Users of RPC-vulnerable systems who have made it through this week without getting the Blaster worm shouldn't get cocky. Two variants of the worm are in the wild and more may be forthcoming.
The variants aren't all that different from Blaster-A, with the exception of Blaster-B, which carries a remote-access Trojan. Each variant is packed with different utilities, as well. Researchers aren't sure whether the same author wrote all three or whether a copycat created the variants.
The variants pose the same damage threats as the original worm, antivirus experts said.
Some might wonder why worm writers would spend their time writing variants that target the same vulnerability as a waning worm. It sounds like trying a flimflam scheme that the public has been repeatedly warned about.
"Whether a worm spreads is not so much a technical issue," said Graham Cluley, senior technology consultant at Sophos PLC. "It really is a game of Russian roulette. A worm gets lucky or not."
Following that logic, Blaster-A, the first worm, was pretty darn lucky. Reports are beginning to filter out about whom it hit. J.C. Penney Co. was infected Wednesday morning and a 3M Corp. plant in Minnesota had to be shut down because of the worm.
No one can say definitively how much damage the worm actually caused. Computer Economics estimates the damages thus far at $500 million, and RedSiren pegs it at about $320 million. Those figures reflect the loss of productivity and downtime for organizations. The worm itself doesn't have a malicious payload to explicitly damage systems, but it could cause systems to crash and performance to lag.
One of its variants drops a backdoor Trojan into systems when infecting them. "It's just a standard backdoor Trojan with a couple of twists," said Vincent Gullotto, vice president of McAfee AVERT. Researchers are still trying to figure out the exact purpose of such a move.
There is no way to tell whether the same author is responsible for Blaster and its variants.

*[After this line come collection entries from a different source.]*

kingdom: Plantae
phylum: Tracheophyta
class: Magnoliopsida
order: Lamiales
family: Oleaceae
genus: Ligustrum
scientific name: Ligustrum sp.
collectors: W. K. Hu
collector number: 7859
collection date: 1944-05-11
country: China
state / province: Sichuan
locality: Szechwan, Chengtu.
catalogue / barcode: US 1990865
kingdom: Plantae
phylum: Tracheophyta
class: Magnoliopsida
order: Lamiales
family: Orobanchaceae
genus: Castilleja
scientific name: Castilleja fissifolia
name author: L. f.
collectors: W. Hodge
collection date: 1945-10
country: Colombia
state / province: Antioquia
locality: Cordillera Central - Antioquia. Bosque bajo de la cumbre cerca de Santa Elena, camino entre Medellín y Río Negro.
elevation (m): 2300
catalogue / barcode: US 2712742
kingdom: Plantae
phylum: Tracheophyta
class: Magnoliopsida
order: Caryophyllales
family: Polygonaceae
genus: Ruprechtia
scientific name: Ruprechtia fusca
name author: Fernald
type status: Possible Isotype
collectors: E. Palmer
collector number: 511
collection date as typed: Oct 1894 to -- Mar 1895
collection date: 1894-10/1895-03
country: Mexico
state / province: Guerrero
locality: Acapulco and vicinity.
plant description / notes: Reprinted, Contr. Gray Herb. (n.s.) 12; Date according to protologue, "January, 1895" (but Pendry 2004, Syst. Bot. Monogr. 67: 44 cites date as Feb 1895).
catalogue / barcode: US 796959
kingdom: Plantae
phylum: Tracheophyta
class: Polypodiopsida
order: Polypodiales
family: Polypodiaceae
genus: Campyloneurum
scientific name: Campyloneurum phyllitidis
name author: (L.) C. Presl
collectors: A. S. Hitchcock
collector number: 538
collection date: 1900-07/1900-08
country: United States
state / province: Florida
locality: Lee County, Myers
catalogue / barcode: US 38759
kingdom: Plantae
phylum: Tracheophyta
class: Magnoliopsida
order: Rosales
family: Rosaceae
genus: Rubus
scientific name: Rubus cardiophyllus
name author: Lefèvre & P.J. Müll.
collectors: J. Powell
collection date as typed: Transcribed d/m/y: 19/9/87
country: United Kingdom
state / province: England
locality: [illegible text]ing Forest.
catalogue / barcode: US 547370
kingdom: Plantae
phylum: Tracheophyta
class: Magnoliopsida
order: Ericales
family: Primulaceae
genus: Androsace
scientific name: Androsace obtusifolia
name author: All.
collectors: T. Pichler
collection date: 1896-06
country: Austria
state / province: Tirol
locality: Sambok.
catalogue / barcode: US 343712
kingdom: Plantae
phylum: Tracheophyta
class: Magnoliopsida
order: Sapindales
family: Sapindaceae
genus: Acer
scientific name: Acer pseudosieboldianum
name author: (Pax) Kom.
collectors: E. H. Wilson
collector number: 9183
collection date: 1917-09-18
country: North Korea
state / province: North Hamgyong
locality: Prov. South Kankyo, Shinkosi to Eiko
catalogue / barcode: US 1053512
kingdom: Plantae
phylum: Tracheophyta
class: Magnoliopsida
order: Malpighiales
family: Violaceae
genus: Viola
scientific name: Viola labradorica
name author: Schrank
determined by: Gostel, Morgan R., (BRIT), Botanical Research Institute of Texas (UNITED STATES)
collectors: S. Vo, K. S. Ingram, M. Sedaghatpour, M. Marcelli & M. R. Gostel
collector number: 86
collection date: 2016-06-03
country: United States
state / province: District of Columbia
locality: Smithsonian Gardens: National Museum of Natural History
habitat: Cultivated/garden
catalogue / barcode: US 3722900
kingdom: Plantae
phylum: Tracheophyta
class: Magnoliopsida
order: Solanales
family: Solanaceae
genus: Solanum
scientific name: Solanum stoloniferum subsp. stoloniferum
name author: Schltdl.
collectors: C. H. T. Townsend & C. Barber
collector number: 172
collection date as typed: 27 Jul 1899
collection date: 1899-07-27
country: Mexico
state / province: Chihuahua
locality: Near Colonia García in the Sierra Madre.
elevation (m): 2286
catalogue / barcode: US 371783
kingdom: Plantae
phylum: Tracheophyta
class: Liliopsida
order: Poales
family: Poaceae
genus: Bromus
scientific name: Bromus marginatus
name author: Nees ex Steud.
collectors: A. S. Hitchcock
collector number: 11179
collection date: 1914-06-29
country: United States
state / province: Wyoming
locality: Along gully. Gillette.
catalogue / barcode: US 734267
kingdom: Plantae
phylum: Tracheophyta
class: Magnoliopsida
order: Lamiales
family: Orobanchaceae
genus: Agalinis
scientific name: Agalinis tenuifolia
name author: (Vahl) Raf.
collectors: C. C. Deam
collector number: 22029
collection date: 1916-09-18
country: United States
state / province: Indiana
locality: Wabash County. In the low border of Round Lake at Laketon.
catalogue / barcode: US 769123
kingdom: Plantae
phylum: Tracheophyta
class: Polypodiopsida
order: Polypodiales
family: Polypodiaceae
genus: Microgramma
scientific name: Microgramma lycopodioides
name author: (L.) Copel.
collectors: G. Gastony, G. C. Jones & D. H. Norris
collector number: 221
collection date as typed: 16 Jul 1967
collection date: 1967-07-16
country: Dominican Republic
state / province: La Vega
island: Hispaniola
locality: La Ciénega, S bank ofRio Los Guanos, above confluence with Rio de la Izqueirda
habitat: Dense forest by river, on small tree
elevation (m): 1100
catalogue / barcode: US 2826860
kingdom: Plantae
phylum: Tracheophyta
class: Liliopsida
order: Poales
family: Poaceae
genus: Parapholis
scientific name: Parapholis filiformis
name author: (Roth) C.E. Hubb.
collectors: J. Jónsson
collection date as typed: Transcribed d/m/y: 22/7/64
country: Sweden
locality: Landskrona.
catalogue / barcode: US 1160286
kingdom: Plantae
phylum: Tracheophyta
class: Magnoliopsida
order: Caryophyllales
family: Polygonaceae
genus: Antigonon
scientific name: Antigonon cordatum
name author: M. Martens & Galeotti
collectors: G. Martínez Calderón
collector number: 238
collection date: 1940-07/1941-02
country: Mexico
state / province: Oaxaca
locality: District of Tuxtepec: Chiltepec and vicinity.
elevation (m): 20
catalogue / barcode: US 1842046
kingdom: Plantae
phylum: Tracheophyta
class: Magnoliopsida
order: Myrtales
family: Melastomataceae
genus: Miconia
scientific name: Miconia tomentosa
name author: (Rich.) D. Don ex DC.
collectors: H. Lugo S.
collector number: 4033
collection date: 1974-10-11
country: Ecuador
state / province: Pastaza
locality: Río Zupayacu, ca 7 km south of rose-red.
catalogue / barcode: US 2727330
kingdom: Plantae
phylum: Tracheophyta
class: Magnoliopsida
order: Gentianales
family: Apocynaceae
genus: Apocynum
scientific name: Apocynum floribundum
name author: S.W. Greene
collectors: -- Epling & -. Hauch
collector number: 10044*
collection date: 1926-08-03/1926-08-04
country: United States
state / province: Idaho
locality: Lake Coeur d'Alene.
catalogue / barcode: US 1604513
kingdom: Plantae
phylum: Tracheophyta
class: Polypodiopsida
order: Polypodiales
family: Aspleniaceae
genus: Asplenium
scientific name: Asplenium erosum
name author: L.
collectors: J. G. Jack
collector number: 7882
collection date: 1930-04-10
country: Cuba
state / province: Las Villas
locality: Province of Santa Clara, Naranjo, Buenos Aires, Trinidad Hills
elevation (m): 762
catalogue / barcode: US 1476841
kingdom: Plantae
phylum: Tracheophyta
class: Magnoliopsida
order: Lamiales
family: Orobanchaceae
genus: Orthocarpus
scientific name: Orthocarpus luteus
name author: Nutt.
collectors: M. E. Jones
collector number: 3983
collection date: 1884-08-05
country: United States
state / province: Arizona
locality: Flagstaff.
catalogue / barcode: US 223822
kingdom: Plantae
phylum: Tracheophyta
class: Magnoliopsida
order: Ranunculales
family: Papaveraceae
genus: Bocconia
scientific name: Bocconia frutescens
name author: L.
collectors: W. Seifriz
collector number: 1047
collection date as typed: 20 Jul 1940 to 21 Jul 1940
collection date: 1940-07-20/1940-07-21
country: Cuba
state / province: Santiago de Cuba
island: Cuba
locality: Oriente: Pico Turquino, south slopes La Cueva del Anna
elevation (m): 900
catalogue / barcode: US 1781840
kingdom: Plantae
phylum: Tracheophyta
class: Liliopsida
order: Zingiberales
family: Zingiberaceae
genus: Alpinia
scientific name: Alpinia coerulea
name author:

Others may have written the new worms to "ride on the coattails of Blaster-A," Gullotto said. The writers may also try to send the worm using a different attack vector, namely by sending it as an attachment to an e-mail. Because "a lot of companies are blocking port 135, [authors] need a different mechanism to deliver the worm," he said.
Moreover, some users may think updating their antivirus signatures will be enough to protect them. But only patching for the RPC vulnerability will truly ward off future infections by Blaster and its descendents, experts say.
Blaster's big trick is that it tries to prevent people from patching systems; it's set to make infected machines launch a distributed denial-of-service attack on Microsoft's patch update page. The attack is set to start on Aug. 16, but computer users may experience slow site response times as many people finally get around to patching. "The denial-of-service attack has already begun in a way, as people go to the site to get the patch," Cluley said.
Yet experts stress the DDoS attack encoded in Blaster-A is limited to one page on Microsoft's site. "The key is to keep things in proportion; the Internet is not going to melt down," Cluley said. "There will be other places to get the patch if there are any problems. People don't need to worry."
There is another side to the DDoS attack. Companies that are infected may experience network performance issues as systems launch the attack, said Ted Julian, chief strategist and co-founder of Arbor Networks. Companies need to ascertain whether they have the worm. They may also want to take some proactive steps, such as shutting down the ports used by the attack. "It would only take 30 or 40 infected machines to seriously congest a T1 line," he said.